The union movement’s peak Congress meeting in Adelaide has endorsed a new youth policy to tackle discriminatory junior rates of pay designed to make work fairer for young people.
Junior workers are often paid a percentage of the relevant adult pay rate under awards. If there aren’t junior rates in their award or agreement, then juniors are paid the same as adult employees.
Junior rates apply to 75 awards, including those with high levels of young workers, like fast food, retail outlets and hospitality.
The discriminatory rates represent massive pay cuts for young people struggling with the cost of living.
Despite doing the same job, it means that a 21-year-old waitress will get paid $29.04 an hour while her 18-year-old co-worker will get paid just $16.26 per hour. There is no way this is fair.
An 18-year-old retail worker will need to work more than 50 hours a week to earn a full-time adult wage.
By comparison, in New Zealand, workers aged 16 to 19 earn 80% of the minimum wage for the first 6 months in a job, before then progressing to the full rate. In Canada, nearly all provinces have no youth rates of pay. In Alberta and Ontario, students under the age of 18 still get between 85% to 95% of the full minimum wage.
Unions will also call for the abolition of the very low junior rates for apprentices. These training wages are low enough and should not go any lower. Governments also need to lead a crackdown on exploitative training practices.
Unions want an end to ‘sham traineeship’ arrangements whereby employers engage young trainees as cheap labor and provide minimal or substandard training. Unpaid internships and student placements should also be consigned to the past.
The current superannuation system also discriminates against young workers, as super is not paid to workers under 18 unless they work 30 hours a week.
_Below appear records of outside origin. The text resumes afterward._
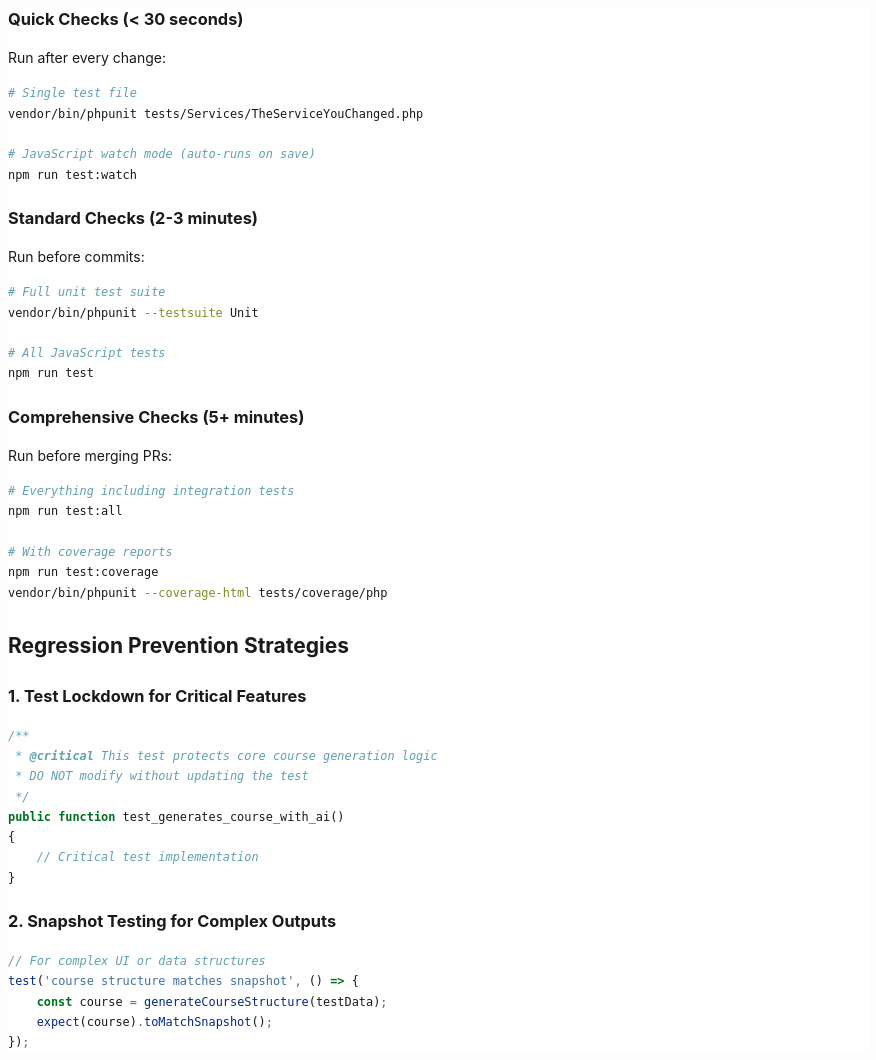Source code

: ### Quick Checks (< 30 seconds)
Run after every change:
```bash
# Single test file
vendor/bin/phpunit tests/Services/TheServiceYouChanged.php

# JavaScript watch mode (auto-runs on save)
npm run test:watch
```

### Standard Checks (2-3 minutes)
Run before commits:
```bash
# Full unit test suite
vendor/bin/phpunit --testsuite Unit

# All JavaScript tests
npm run test
```

### Comprehensive Checks (5+ minutes)
Run before merging PRs:
```bash
# Everything including integration tests
npm run test:all

# With coverage reports
npm run test:coverage
vendor/bin/phpunit --coverage-html tests/coverage/php
```

## Regression Prevention Strategies

### 1. Test Lockdown for Critical Features
```php
/**
 * @critical This test protects core course generation logic
 * DO NOT modify without updating the test
 */
public function test_generates_course_with_ai()
{
    // Critical test implementation
}
```

### 2. Snapshot Testing for Complex Outputs
```javascript
// For complex UI or data structures
test('course structure matches snapshot', () => {
    const course = generateCourseStructure(testData);
    expect(course).toMatchSnapshot();
});
```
This must change because with the compounding effect of super, even a small amount earned at a young age significantly boosts retirement savings.
Quotes attributable to ACTU Secretary, Sally McManus:
“Young people don’t get discounts on their rent or youth grocery bills, so why should they get youth wages?
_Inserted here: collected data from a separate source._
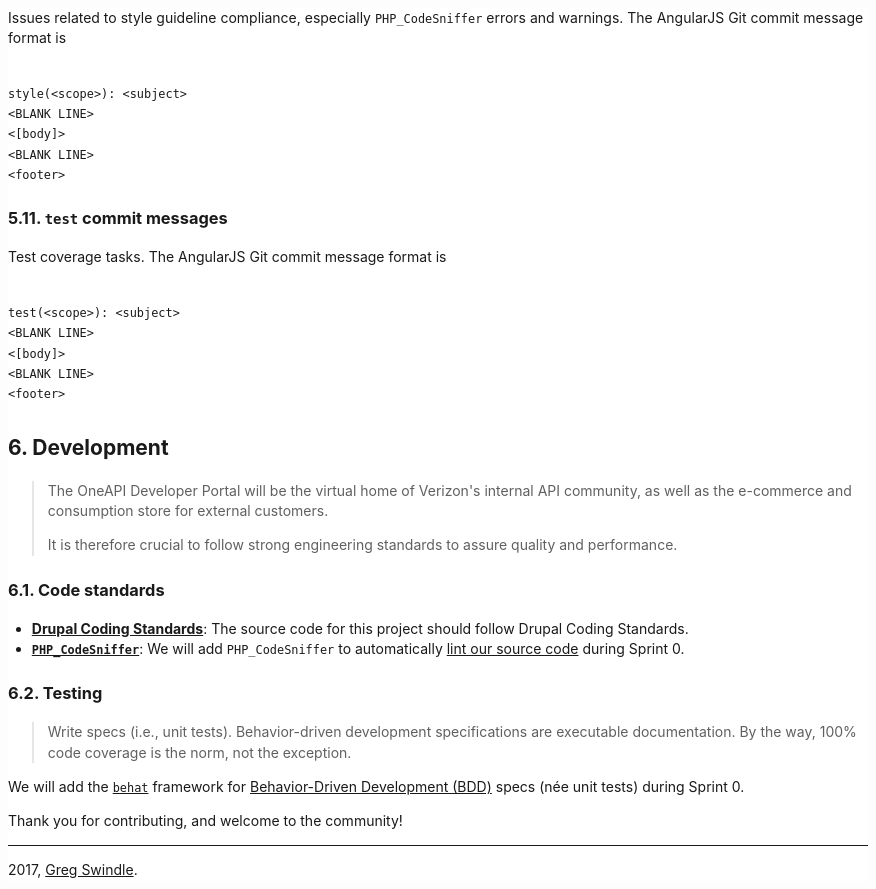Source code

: Issues related to style guideline compliance, especially `PHP_CodeSniffer` errors and warnings. The AngularJS Git commit message format is

```

style(<scope>): <subject>
<BLANK LINE>
<[body]>
<BLANK LINE>
<footer>
```

### 5.11. `test` commit messages

Test coverage tasks. The AngularJS Git commit message format is

```

test(<scope>): <subject>
<BLANK LINE>
<[body]>
<BLANK LINE>
<footer>
```

## 6. Development
> The OneAPI Developer Portal will be the virtual home of Verizon's internal API community, as well as the e-commerce and consumption store for external customers.
>
> It is therefore crucial to follow strong engineering standards to assure quality and performance.

### 6.1. Code standards

* **[Drupal Coding Standards](https://www.drupal.org/docs/develop/standards)**: The source code for this project should follow Drupal Coding Standards.
* **[`PHP_CodeSniffer`][php-codesniffer-url]**: We will add `PHP_CodeSniffer` to automatically [lint our source code][lint-software-url] during Sprint 0.

### 6.2. Testing

> Write specs (i.e., unit tests). Behavior-driven development specifications are executable documentation. By the way, 100% code coverage is the norm, not the exception.

We will add the [`behat`][behat-url] framework for [Behavior-Driven Development (BDD)][bdd-url]  specs (née unit tests) during Sprint 0.

Thank you for contributing, and welcome to the community!

---

2017, [Greg Swindle](mailto:gregory.jay.swindle@verizon.com).

[bdd-url]: https://en.wikipedia.org/wiki/Behavior-driven_development
[behat-url]: http://behat.org/en/latest/
[branch-name-test-url]: https://regex101.com/
[commitplease-url]: https://www.npmjs.com/package/commitplease
[git-commit-guidelines-url]: https://github.com/angular/angular.js/blob/master/CONTRIBUTING.md#commit
[jira-dp-epic-url]: https://onejira.verizon.com/secure/RapidBoard.jspa?rapidView=46863&projectKey=ONEAPI&view=planning.nodetail&selectedEpic=ONEAPI-120
[label-status-available-url]: ../labels/Status%3A%20Available
[lint-software-url]: https://en.wikipedia.org/wiki/Lint_(software)
[new-issue-url]: https://oneconfluence.verizon.com/x/So_PCw
[php-codesniffer-url]: https://github.com/squizlabs/PHP_CodeSniffer
[readme-jira-issue-create-branch-image]: ./assets/img/readme-jira-issue-create-branch.png
[readme-bitbucket-create-branch-image]: ./assets/img/readme-bitbucket-create-branch.png
[readme-bitbucket-create-pr-image]: ./assets/img/readme-bitbucket-create-pr-inputs.png
[readme-bitbucket-create-pr-inputs-image]: ./assets/img/readme-bitbucket-create-pr.png
[readme-jira-issue-select-repo-topic-image]: ./assets/img/readme-jira-issue-select-repo-topic.png
[standard-version-url]: https://github.com/conventional-changelog/standard-version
“Eighteen-year-olds have the same social and legal responsibilities as other adults and deserve the same minimum pay rates.
“The cost of living and housing disproportionately falls on young workers. Wage discrimination in the forms of youth wages, discriminatory super rules, and forms of unpaid work such as internships, are compounding economic insecurity for young people.
“The cards are already so heavily stacked against young workers. It is unfair for them to have to work harder and longer to pay the same bills as other adults.”